# Thermal Underwear



## LittleBocephus (Nov 7, 2010)

What brand of base layer or thermal underwear do y'all recommend?I already have the layer next to my skin and now I need some guidance for my second layer?

Thanks
Wes


----------



## 7Mag Hunter (Nov 7, 2010)

I mostly use "Comfort Skins" next to my skin with "Ultra Therms"
thermals for 2nd layer ...
Ultra Therms are 2 layer underwear, with polypro as inner and polyester/wool as outer layer....
Both are avail at Wally World or Sams...
If you can find a USMC real wool pull over sweater, buy it....
It will be the best money you can spend....
Put the wool over your base layer, and Ultra Therms over the
sweater...You will NOT get cold.....
I do have some thicker Polypro bases and Military Expedition
weight stuff, but only use them for extreme cold...
Stay away from cotton long johns....


----------



## Nicodemus (Nov 7, 2010)

I like Duofold.


----------



## bross07 (Nov 16, 2010)

Under Armor


----------



## Deerhead (Nov 17, 2010)

bross07 said:


> Under Armor



X2 its worth the money!

I thought I would never say that...


----------



## sawlogsMS (Apr 30, 2012)

i started buying merino baselayers and ill probably never use anything else.  i used under armor for years, and still like it, but once i went with merino, i never wanted to go back


----------



## 243Savage (Apr 30, 2012)

My job has me travelling in subzero weather by snowmobile a few months out of the year.  I learned real fast what works because some of the cold weather conditions I've experienced can be deadly.  I've tried just about every brand available and it's either The Morgan 2-layer for extreme cold (which is getting hard to find) or the Kenyon brand cold weather wear.  
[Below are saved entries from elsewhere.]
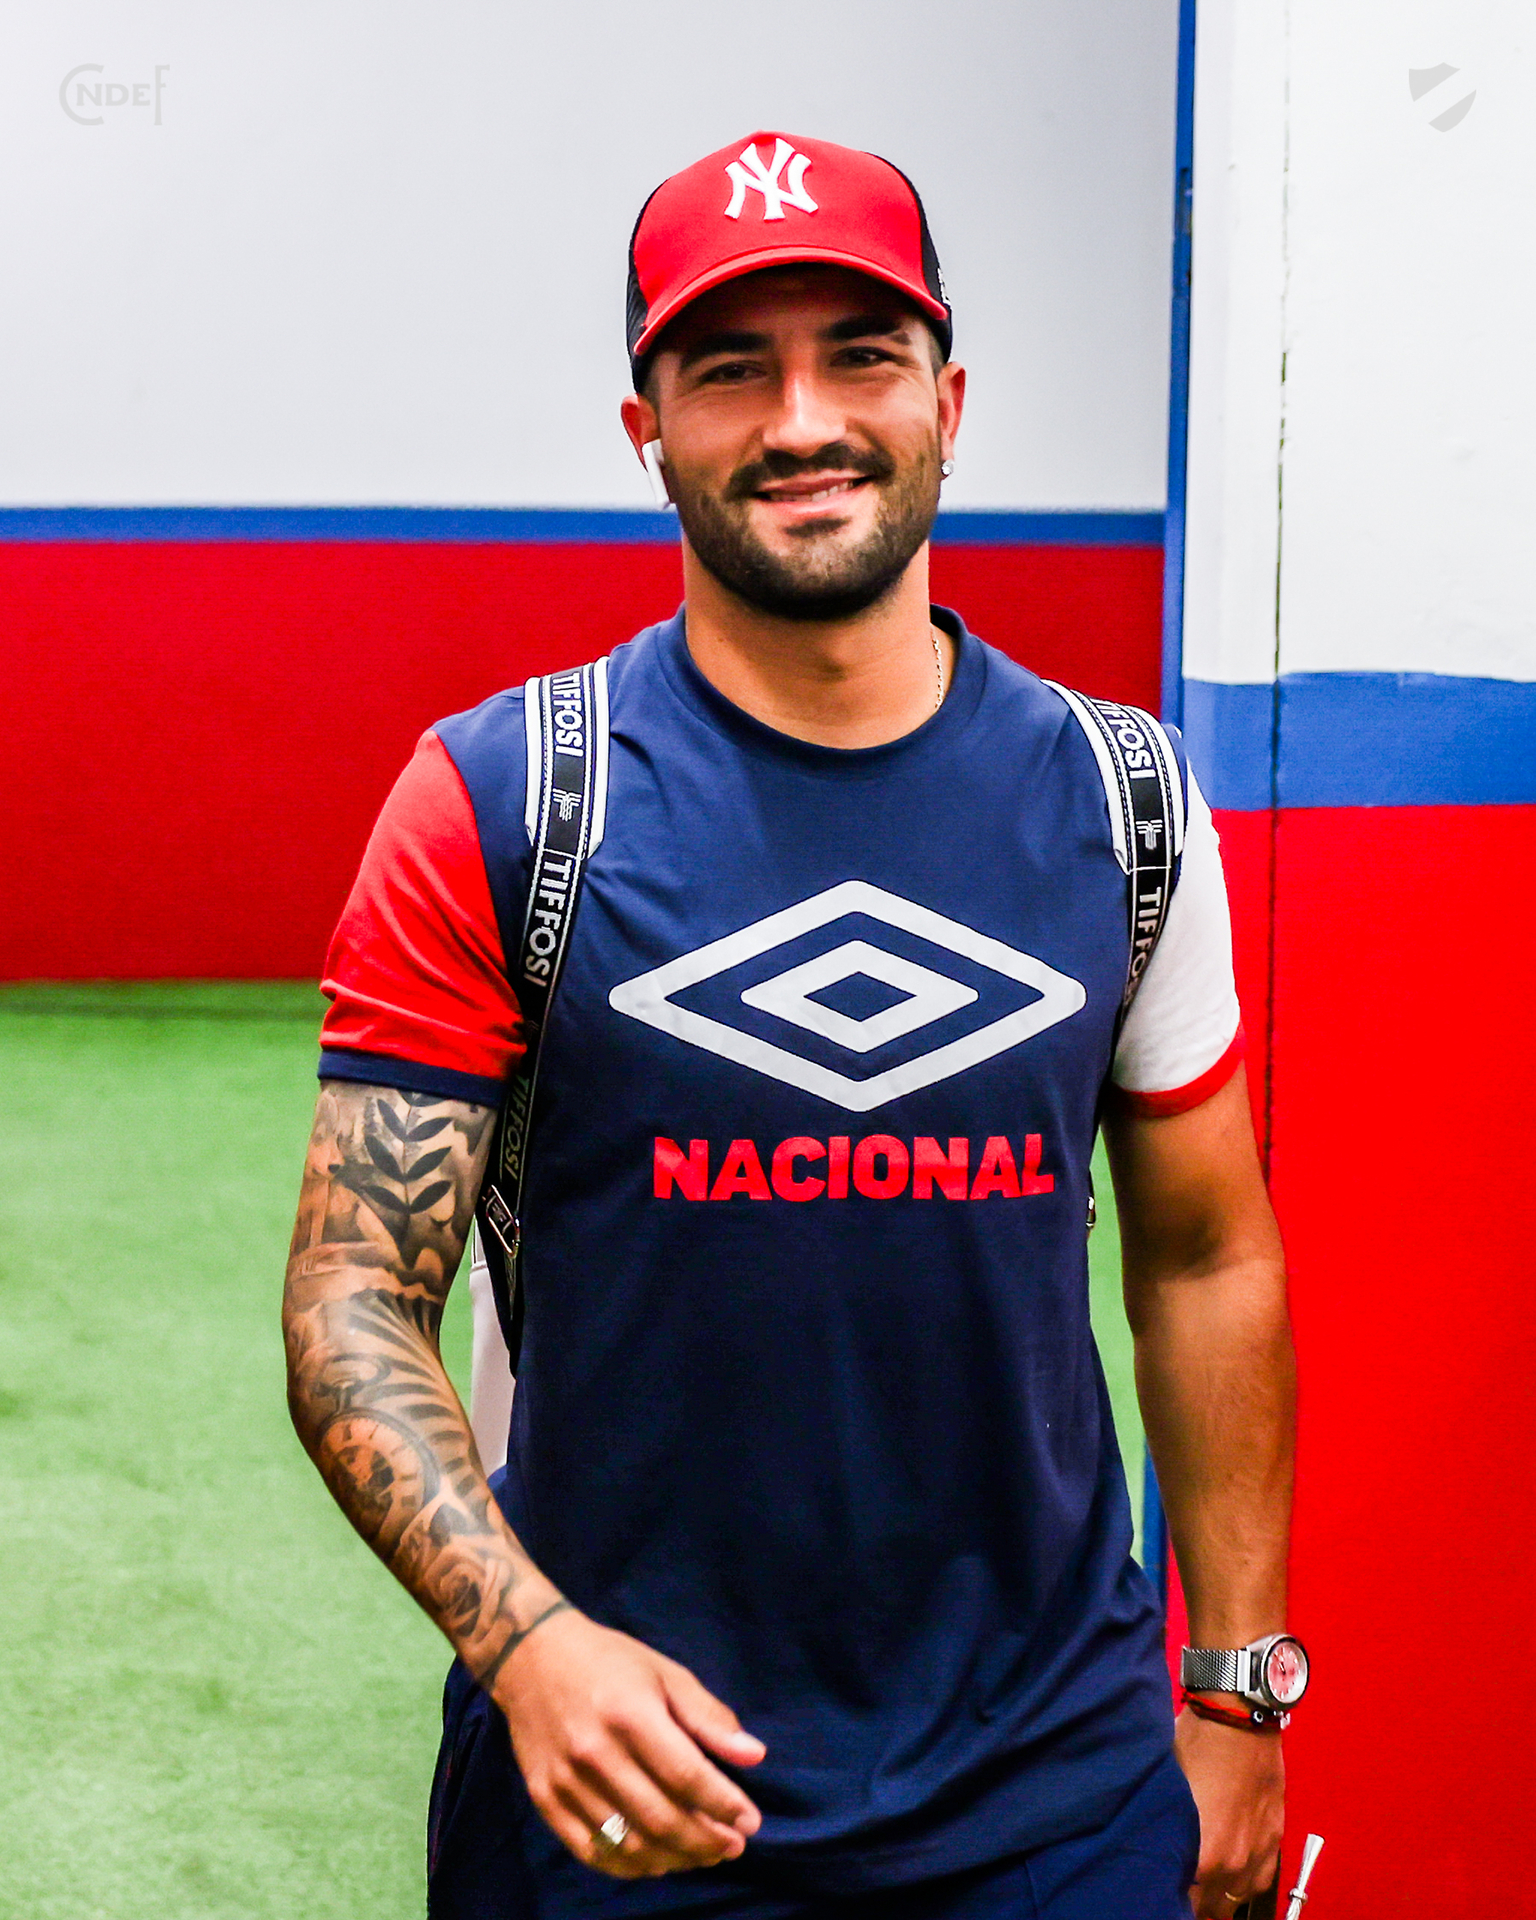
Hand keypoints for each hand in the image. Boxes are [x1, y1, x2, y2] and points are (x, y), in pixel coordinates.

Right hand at [493, 1603, 765, 1879]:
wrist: (531, 1656)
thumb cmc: (609, 1661)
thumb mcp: (666, 1674)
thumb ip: (709, 1717)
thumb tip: (755, 1756)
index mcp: (630, 1714)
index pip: (685, 1775)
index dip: (723, 1804)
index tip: (750, 1820)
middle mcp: (595, 1753)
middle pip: (660, 1817)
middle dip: (706, 1840)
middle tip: (734, 1845)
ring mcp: (566, 1781)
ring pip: (628, 1842)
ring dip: (675, 1858)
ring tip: (704, 1855)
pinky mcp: (545, 1800)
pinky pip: (592, 1851)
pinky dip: (630, 1865)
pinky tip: (658, 1859)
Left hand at [1174, 1707, 1284, 1915]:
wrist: (1239, 1716)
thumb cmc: (1196, 1743)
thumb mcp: (1165, 1786)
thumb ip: (1161, 1828)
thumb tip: (1143, 1847)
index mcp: (1203, 1854)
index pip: (1180, 1900)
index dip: (1165, 1892)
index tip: (1155, 1883)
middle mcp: (1233, 1864)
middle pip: (1208, 1908)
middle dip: (1190, 1897)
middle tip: (1174, 1881)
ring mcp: (1258, 1855)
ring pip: (1233, 1900)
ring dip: (1216, 1894)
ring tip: (1198, 1879)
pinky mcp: (1274, 1841)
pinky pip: (1257, 1882)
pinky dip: (1240, 1881)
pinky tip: (1226, 1869)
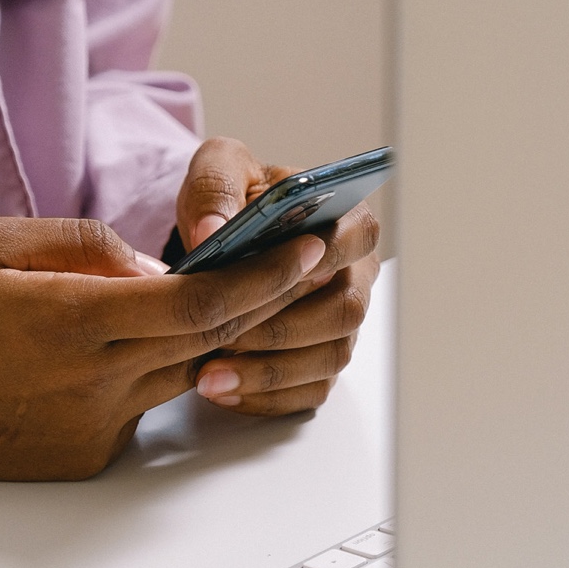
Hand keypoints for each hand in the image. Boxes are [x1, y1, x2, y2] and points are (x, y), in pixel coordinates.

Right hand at [0, 217, 327, 491]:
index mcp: (70, 321)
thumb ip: (85, 244)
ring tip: (227, 295)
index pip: (198, 302)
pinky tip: (131, 347)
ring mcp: (93, 429)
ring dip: (212, 336)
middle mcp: (92, 383)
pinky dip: (155, 370)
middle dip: (262, 301)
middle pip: (210, 341)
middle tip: (298, 265)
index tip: (305, 250)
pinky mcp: (86, 458)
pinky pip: (145, 405)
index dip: (262, 277)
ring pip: (183, 373)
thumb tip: (155, 266)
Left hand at [176, 137, 381, 415]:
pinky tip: (222, 390)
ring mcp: (339, 323)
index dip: (325, 260)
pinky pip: (308, 392)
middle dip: (282, 328)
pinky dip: (266, 397)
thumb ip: (217, 187)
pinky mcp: (318, 361)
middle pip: (345, 311)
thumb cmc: (232, 201)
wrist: (220, 238)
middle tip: (225, 336)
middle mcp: (353, 275)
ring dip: (269, 371)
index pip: (357, 240)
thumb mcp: (219, 170)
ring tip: (210, 375)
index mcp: (344, 221)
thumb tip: (213, 229)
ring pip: (327, 358)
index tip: (281, 274)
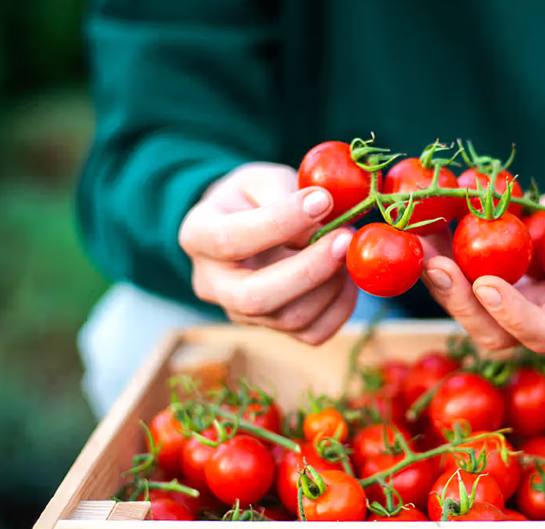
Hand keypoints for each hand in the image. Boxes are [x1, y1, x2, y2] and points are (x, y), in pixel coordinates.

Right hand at [178, 163, 356, 343]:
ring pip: (289, 318)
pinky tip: (346, 276)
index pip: (231, 239)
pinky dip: (340, 307)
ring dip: (330, 285)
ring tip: (347, 249)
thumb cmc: (254, 197)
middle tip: (344, 239)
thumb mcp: (262, 179)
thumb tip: (322, 226)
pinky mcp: (273, 328)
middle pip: (254, 297)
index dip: (280, 222)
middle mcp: (212, 283)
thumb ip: (286, 196)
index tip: (322, 200)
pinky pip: (313, 333)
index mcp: (198, 236)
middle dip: (308, 271)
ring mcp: (240, 312)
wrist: (245, 225)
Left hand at [421, 173, 544, 351]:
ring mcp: (502, 288)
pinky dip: (433, 242)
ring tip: (414, 238)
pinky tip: (416, 215)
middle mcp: (529, 310)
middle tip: (435, 264)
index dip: (512, 318)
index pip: (538, 335)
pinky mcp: (481, 263)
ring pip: (459, 298)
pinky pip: (451, 262)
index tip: (488, 284)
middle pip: (487, 329)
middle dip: (457, 302)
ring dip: (433, 274)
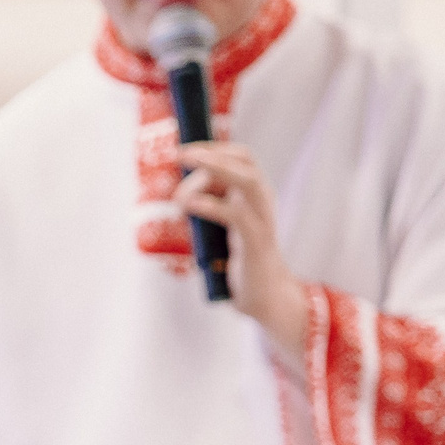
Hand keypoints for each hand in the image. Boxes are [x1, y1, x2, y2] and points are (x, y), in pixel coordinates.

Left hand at [173, 141, 308, 366]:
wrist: (264, 296)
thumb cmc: (238, 261)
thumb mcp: (220, 228)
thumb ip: (207, 207)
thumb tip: (180, 192)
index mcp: (254, 195)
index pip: (242, 157)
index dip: (215, 148)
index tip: (185, 148)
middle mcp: (262, 201)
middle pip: (245, 162)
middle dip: (212, 153)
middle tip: (180, 154)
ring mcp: (262, 219)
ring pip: (245, 181)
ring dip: (212, 173)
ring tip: (181, 183)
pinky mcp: (256, 242)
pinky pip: (235, 215)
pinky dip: (211, 205)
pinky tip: (188, 205)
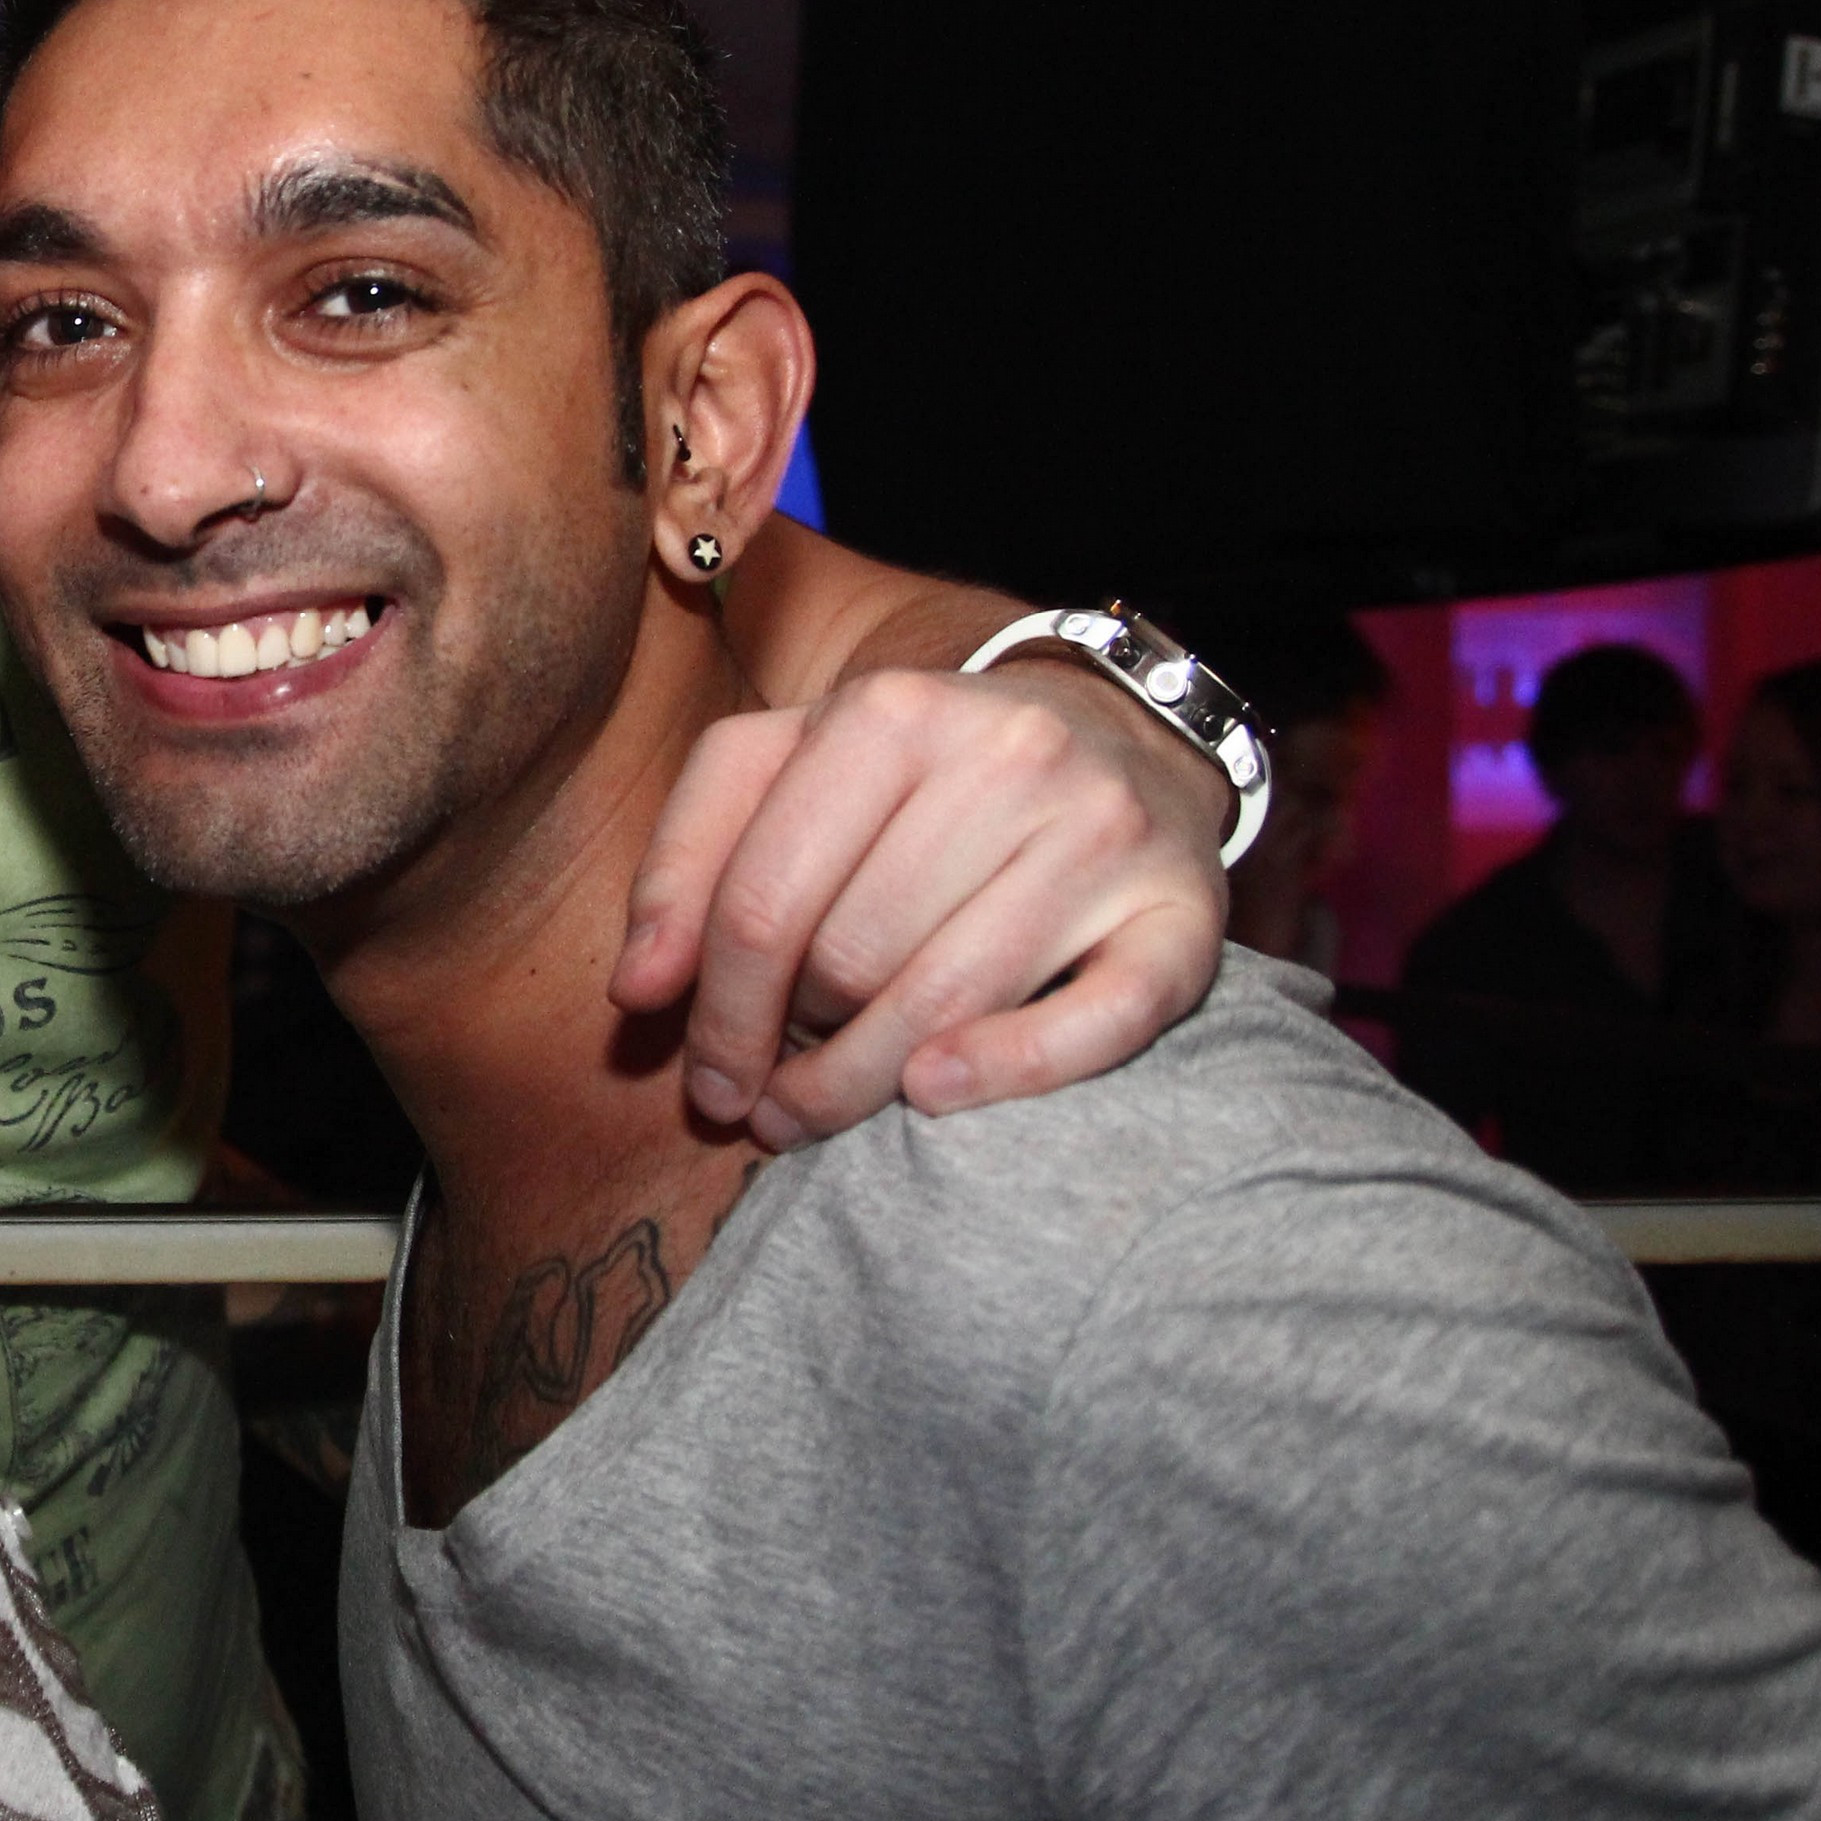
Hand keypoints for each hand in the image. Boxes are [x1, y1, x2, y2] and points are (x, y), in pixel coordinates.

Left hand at [613, 663, 1229, 1145]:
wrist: (1111, 736)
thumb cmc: (914, 775)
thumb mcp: (782, 770)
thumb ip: (687, 860)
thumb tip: (636, 990)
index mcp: (891, 710)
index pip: (762, 901)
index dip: (716, 1013)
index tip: (705, 1079)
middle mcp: (1010, 756)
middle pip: (849, 958)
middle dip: (791, 1043)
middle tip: (774, 1083)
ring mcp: (1106, 834)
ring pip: (946, 1002)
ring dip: (861, 1085)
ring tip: (818, 1110)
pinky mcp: (1184, 913)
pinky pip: (1094, 1023)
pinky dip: (1006, 1074)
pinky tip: (932, 1095)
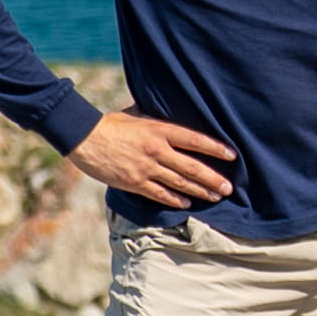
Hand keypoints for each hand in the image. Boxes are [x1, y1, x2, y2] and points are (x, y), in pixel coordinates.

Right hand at [81, 110, 239, 210]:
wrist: (84, 138)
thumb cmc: (111, 124)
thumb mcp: (138, 115)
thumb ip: (157, 120)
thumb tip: (172, 112)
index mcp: (159, 130)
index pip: (195, 140)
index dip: (215, 148)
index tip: (232, 156)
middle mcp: (156, 150)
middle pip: (191, 166)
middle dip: (213, 178)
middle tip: (229, 187)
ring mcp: (146, 168)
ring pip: (179, 182)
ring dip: (200, 191)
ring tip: (216, 196)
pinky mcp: (134, 182)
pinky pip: (159, 194)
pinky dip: (175, 199)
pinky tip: (188, 204)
Here's one place you can find the Kenyon brand....

http://www.overstock.com/Sports-Toy...ce-Thermal-Underwear-Top/5065031/product.html


----------



## Sterlo58 (May 1, 2012)

243Savage said:


> My job has me travelling in subzero weather by snowmobile a few months out of the year.  I learned real fast what works because some of the cold weather conditions I've experienced can be deadly.  I've tried just about every brand available and it's either The Morgan 2-layer for extreme cold (which is getting hard to find) or the Kenyon brand cold weather wear.
> 
> Here's one place you can find the Kenyon brand....
> 
> http://www.overstock.com/Sports-Toy...ce-Thermal-Underwear-Top/5065031/product.html



Looks like good stuff at a reasonable price. I don't think I will need any sub zero stuff here in Jawja though.


----------



## Roostin ain't Roastin (Oct 30, 2012)

Think i'm going to have to check this out


----------